Имена:  Авдотья Смирнова

©  Евгений Гурко / OpenSpace.ru

Авдотья Смирнова

Авдотья Смирнова

8 сентября в прокат выходит картина Авдотьи Смирновой «Два дня» (подробнее здесь). Это публицистическое высказывание о взаимоотношениях интеллигенции и власти, культурном дарвинизме и непреходящей ценности русской литературы, удачно замаскированное под комедийную мелодраму: Петр Дроздов, федеральный чиновник в исполнении Федора Бондарчука, встречает в провинциальном музее-усадьбе Машу, специалистку по творчеству вымышленного классика Петра Щегловитова.

МАРИЯ КУВШИНОВА встретилась с Авдотьей Смирновой в Санкт-Петербурге и узнала, как создавался фильм, больше всего похожий на манифест рассерженного интеллигента.



— Как вам пришла в голову идея создать вымышленного русского классика Щегловитова, автора «Рассказов рыбака»? Он настолько прекрасен, что его имя могло бы стать нарицательным.

— Мне рассказывали, что на фестивале в Выборге люди, выходя из зала (а вы же знаете, что в Выборге другой зал, не фестивальный), говорили, что надо хоть почитать этого Щегловитова.

— Можно пойти дальше и написать за него корпус текстов.
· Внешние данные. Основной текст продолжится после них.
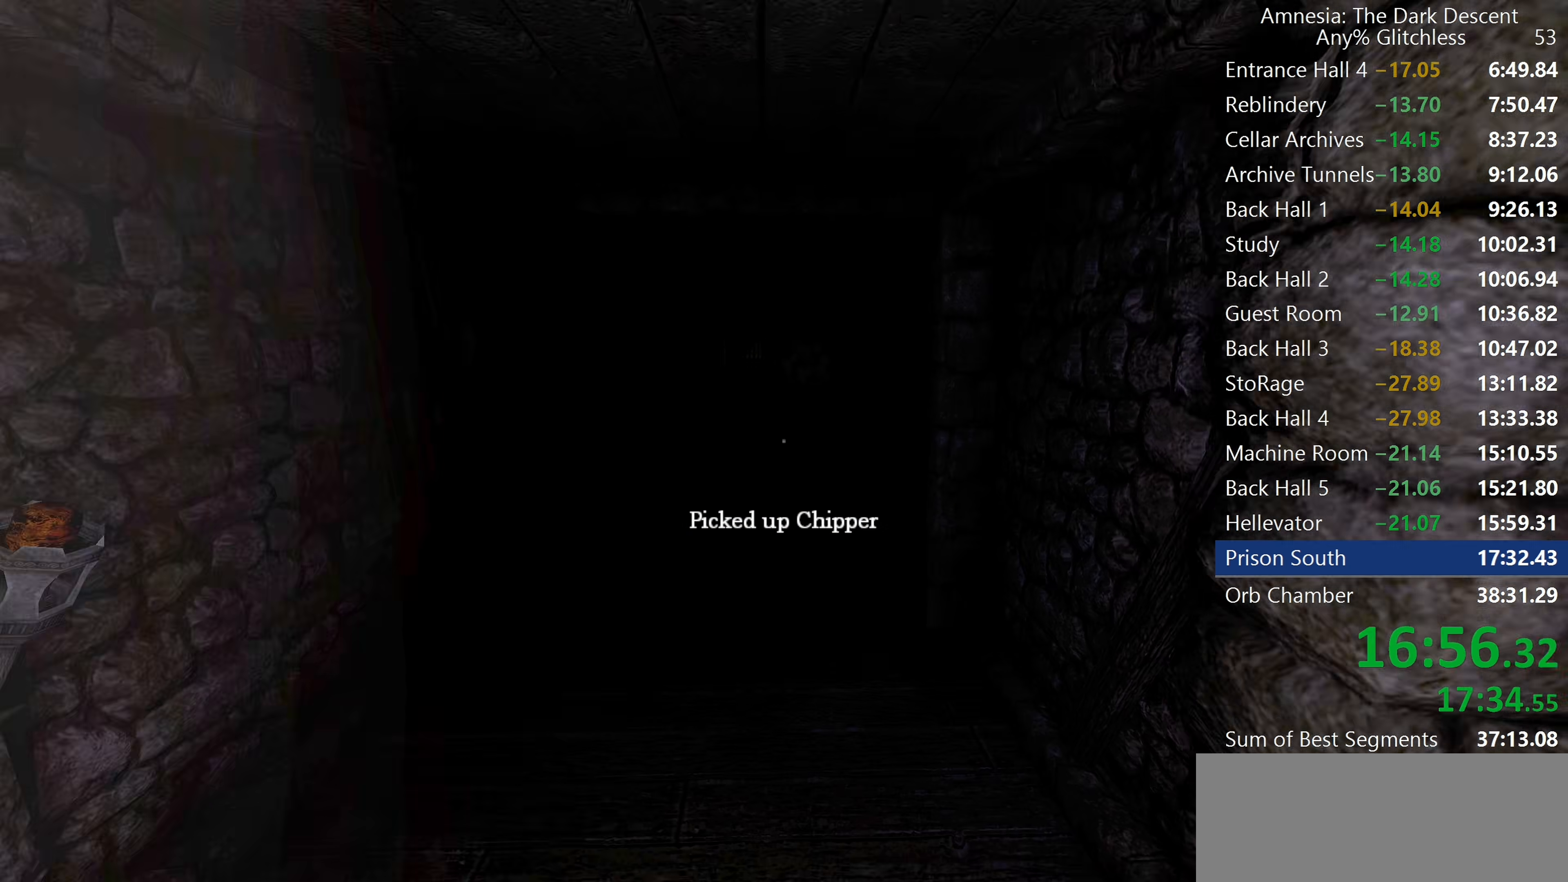
{"keys": ["shift", "w"], "mouse": [], "events": [[17, "mouse_wheel_down", "down"], [300, "mouse_wheel_down", "up"]]}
— Ну как же, тексты обозначены: «Записки рыбака», роман «Два дня» и «Подстепье» — между прочим, лучший его рассказ.

— Так откуда он взялся?

— Известно, что этот сценарий мы (со вторым автором сценария Анной Пармас. — OS) писали не для себя…

— Что-то там было про «заказ на позитивный образ власти».

— Ничего подобного, это все журналисты потом приписали. Господи, замечательно — вы уже знаете это как предысторию…

Ко мне на «Кинотавре» подошел продюсер Рубен Дишдишян и сказал, что есть тема. Это было на волне успеха «Ликвидации» — бешеного. Продюсеры вцепились мертвой хваткой в [режиссера] Сергея Урсуляка и не слезали с него, пока он не снимет что-нибудь не менее успешное. Они, конечно, требовали «Ликвидацию-2», а Урсуляк от них отбрыкивался и говорил, что не хочет никакой второй «Ликвидации». «А чего хочешь?» — «Современную мелодраму или романтическую комедию». Стали думать, кто бы мог написать сценарий, а я со времен «Связи» считаюсь главным автором по мелодрамам — почему, не спрашивайте, это не ко мне. Они говорят: «У нас одно условие — хеппи-энд». Ладно, условие, конечно, неприемлемое, но посмотрим.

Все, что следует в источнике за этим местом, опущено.